While the trial court made a “passing reference” to Coastal Bank’s arguments in challenging a lawsuit naming it as a party in a dispute over a dead man’s estate, the judge “failed to consider and weigh [the] objective factors against whether Coastal’s position was reasonable at the time the offer was made,” said the opinion, authored by Judge Carla Wong McMillian with the concurrence of Presiding Judge Anne Elizabeth Barnes and Judge Clyde Reese.

As detailed in the order, the dispute involved the estate of Willard “W.R.” Rawlins, who died in 2008.  Rawlins’ heirs included Constance Ellis and Larry Rawlins Jr. and his wife.  Prior to his death, Rawlings had presigned blank checks on his Coastal Bank account. After Rawlings died, Ellis took some of the checks and wrote about $40,000 to herself, her children and her grandchildren, and Coastal “mistakenly honored those checks,” the opinion said.

The Rawlinses found out and sued Ellis and Coastal in Chatham County Superior Court.  The case was transferred to the county’s probate court, and Ellis “evened up” the distribution by giving the Rawlinses $40,000 to the estate, and the “executor determined that any damages to the estate had been corrected.”  Coastal moved for summary judgment, arguing the Rawlinses lacked standing to assert any claims against it and had suffered no damages. The probate court denied the motion.

Coastal then sent the Rawlinses an offer to settle the case for $3,000 under Georgia’s offer of settlement statute.  That provision states that a plaintiff who declines an offer to settle a claim and then is awarded no more than 75 percent of that offer may be held liable for the opposing party’s attorney fees and expenses dating from the date of the rejected offer.  But the law also allows a judge to deny a fee award, if the offer “was not made in good faith.”

The Rawlinses declined Coastal’s offer and later settled with Ellis for 2 acres of property worth about $40,000 or $50,000.  They dismissed their claims against Ellis with prejudice and against Coastal without prejudice.  The Rawlinses subsequently sued Coastal again in Chatham County State Court, and the bank again moved for summary judgment, arguing that the plaintiffs did not have standing “either in their individual capacities or on behalf of W.R.’s estate to maintain an action against Coastal for mishandling W.R.’s checking account and that they had no damages because Ellis had evened up the estate distribution,” the opinion said.

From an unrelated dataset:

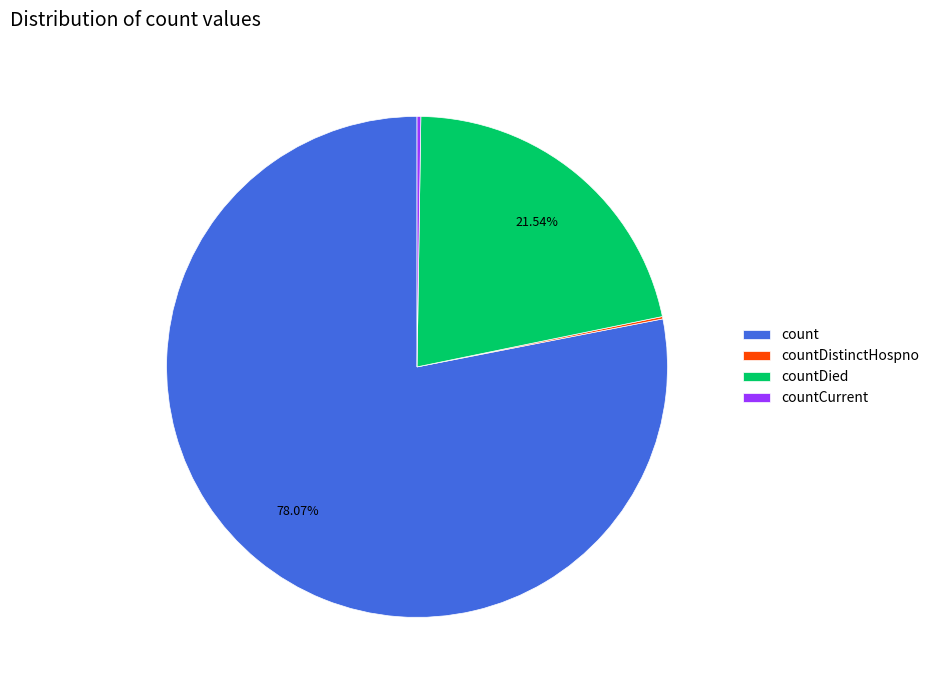

Which category has the biggest portion of the pie?

count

State Court Chief Judge H. Gregory Fowler denied the motion, but the Court of Appeals reversed him in 2016.  Fowler entered a final judgment in favor of Coastal on remand.  Coastal then moved for attorney fees and expenses under the offer of settlement statute.  The Rawlinses’ argued that the motion should be denied because, among other things, it “had not been made in good faith because the $3,000 offer to settle all claims was low compared to the alleged damages.”

Coastal countered that the offer was reasonable, “because it believed that its arguments of no standing and no damages were strong, a belief borne out by Coastal’s success on appeal.”  Fowler denied Coastal’s fee request after finding the offer was not made in good faith.

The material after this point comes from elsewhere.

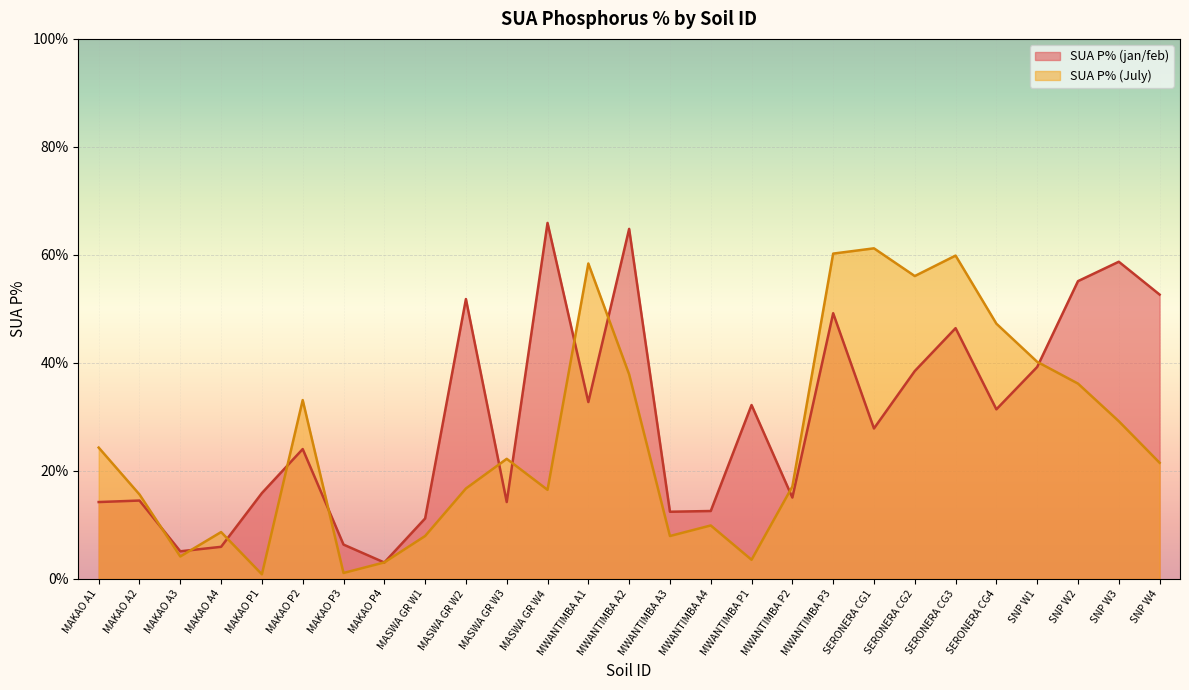

Reading right to left, what are all the values shown in this chart?

SUA P% (jan/feb): 52.7	58.7	55.1	39.2	31.4	46.4	38.5	27.9	49.2	15.1	32.2	12.6	12.4	64.8	32.8	65.9	14.2	51.8	11.2	3.0	6.4	24.0	15.9	5.9	5.1	14.5	14.2
SUA P% (July): 21.5	29.2	36.2	40.2	47.3	59.9	56.1	61.2	60.2	17.1	3.5	9.9	7.9	37.9	58.4	16.5	22.2	16.7	7.9	3.1	1.1	33.1	0.9	8.7	4.2	15.6	24.3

Citing prior court precedent, McMillian wrote that the issue of good faith rests on whether it was based on a “reasonable foundation,” a decision governed “solely on the offerer’s own subjective motivations and beliefs.”  In considering a “nominal offer,” McMillian wrote, a trial judge can can weigh objective factors, including whether it “bore no relationship to the amount of damages,” whether it reflects a “realistic assessment of liability” and if the offerer “lacked intent to settle the claim.”

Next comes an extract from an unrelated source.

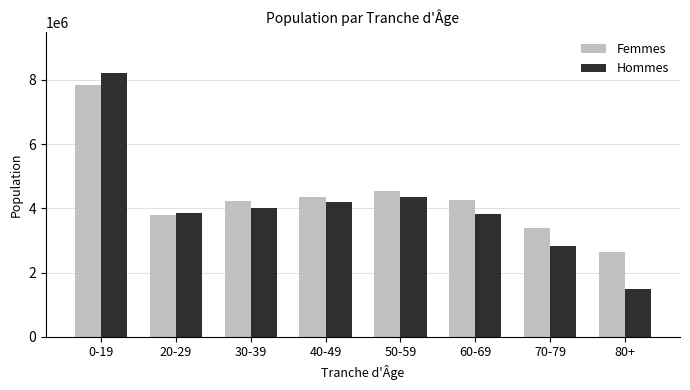

Between 20-29 and 60-69, which series saw the biggest shift?

Femmes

But, the opinion said, a trial judge’s ruling cannot be based “exclusively on the objective factors” and must include consideration of the offerer’s “subjectively reasonable belief” of its merits.  Although Fowler’s order “contains a passing reference to Coastal’s lack-of-standing argument,” the opinion said, it failed to weigh whether Coastal’s offer was reasonable when it was made.